Successive Periods of Covered Total Disability: will be considered one period of Covered Total Disability, if such disabilities are due to (a) the same or related causes, and which are separated by a return to continuous “full-time work” of three months during which the insured is not totally disabled (six months during which the insured is not catastrophically disabled if applicable to the optional Catastrophic Disability Option), or (b) different or unrelated causes, and are not separated by return to “full-time work.”
Survivor Benefit: If you pass away on a day that a covered Total Disability benefit is payable, and the benefit has been paid for a period of 12 consecutive months immediately before the insureds death from any cause, the monthly benefits will be payable for six months (or until the maximum benefit period is reached, if sooner).

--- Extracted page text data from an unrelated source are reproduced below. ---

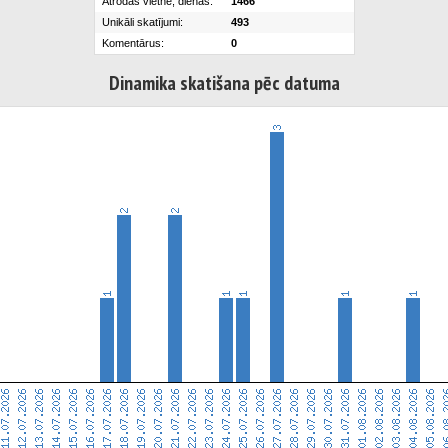
Atrodas vietnē, dienās:
1466
Unikāli skatījumi:
493
Komentārus:
0
Dinamika skatišana pēc datuma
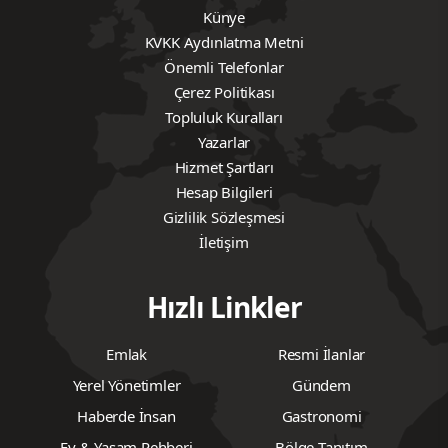
Künye
KVKK Aydınlatma Metni
Önemli Telefonlar
Çerez Politikası
Topluluk Kuralları
Yazarlar
Hizmet Şartları
Hesap Bilgileri
Gizlilik Sözleşmesi
İletişim
Hızlı Linkler
Emlak
Resmi İlanlar
Yerel Yönetimler
Gündem
Haberde İnsan
Gastronomi
Ev & Yaşam Rehberi
Bölge Tanıtım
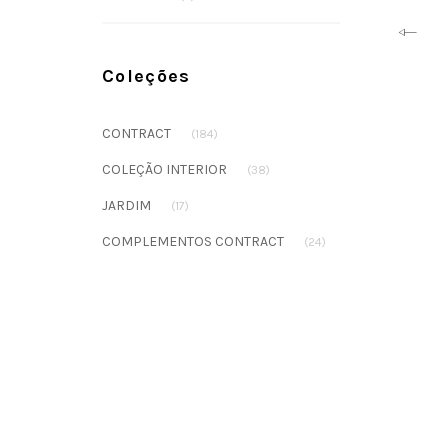
Prev
Coleções
CONTRACT
(184)
COLEÇÃO INTERIOR
(38)
JARDIM
(17)
COMPLEMENTOS CONTRACT
(24)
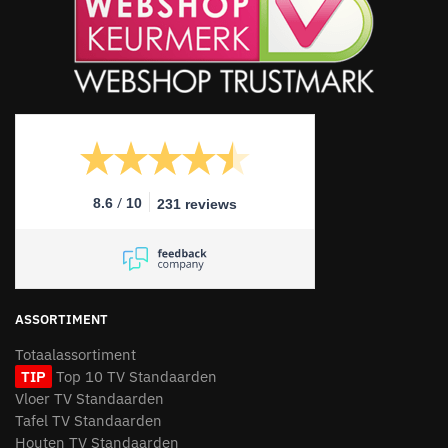
/
8.6
10
231 reviews
ASSORTIMENT
Totaalassortiment
TIP
Top 10 TV Standaarden
Vloer TV Standaarden
Tafel TV Standaarden
Houten TV Standaarden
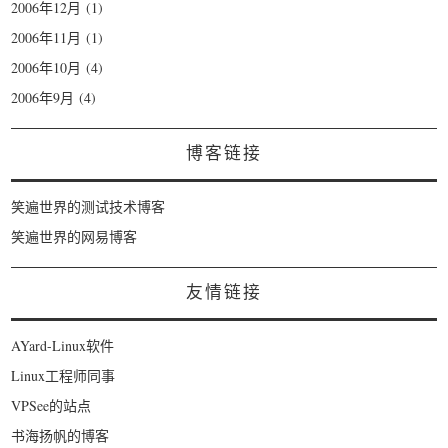
2006年12月
(1)
2006年11月
(1)
2006年10月
(4)
2006年9月
(4)
博客链接
笑遍世界的测试技术博客
笑遍世界的网易博客
友情链接
AYard-Linux软件
Linux工程师同事
VPSee的站点
书海扬帆的博客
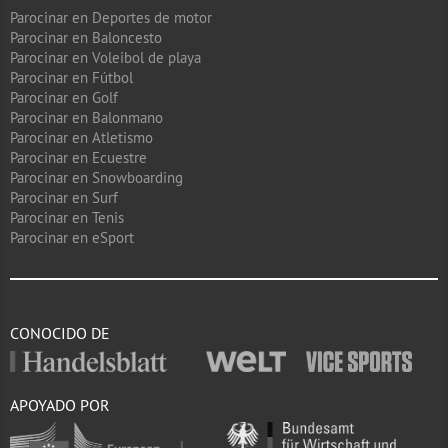
Parocinar en Deportes de motor
Parocinar en Baloncesto
Parocinar en Voleibol de playa
Parocinar en Fútbol
Parocinar en Golf
Parocinar en Balonmano
Parocinar en Atletismo
Parocinar en Ecuestre
Parocinar en Snowboarding
Parocinar en Surf
Parocinar en Tenis
Parocinar en eSport
CONOCIDO DE
APOYADO POR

The Survivor Benefit will be paid to your surviving relatives in the following order: your spouse, equally among your children, equally among your brothers and sisters, or if there are no surviving relatives, to the executor or administrator of your estate.
Total Disability/Totally Disabled: An incapacity that completely and continuously prevents you from performing the material and substantial duties of your usual occupation as a result of a covered illness or injury, provided you are not otherwise working for pay or profit.
Underwriter: An insurance company employee who reviews an application for insurance and decides if the applicant is approved for coverage.
Waiting Period: The waiting period is the number of consecutive days you must be totally disabled before monthly benefit payments begin. The longer the waiting period, the lower your rate.
Waiver of Premium: When an individual becomes disabled and eligible for benefits, no further disability premium payments are required as long as benefits are being paid out.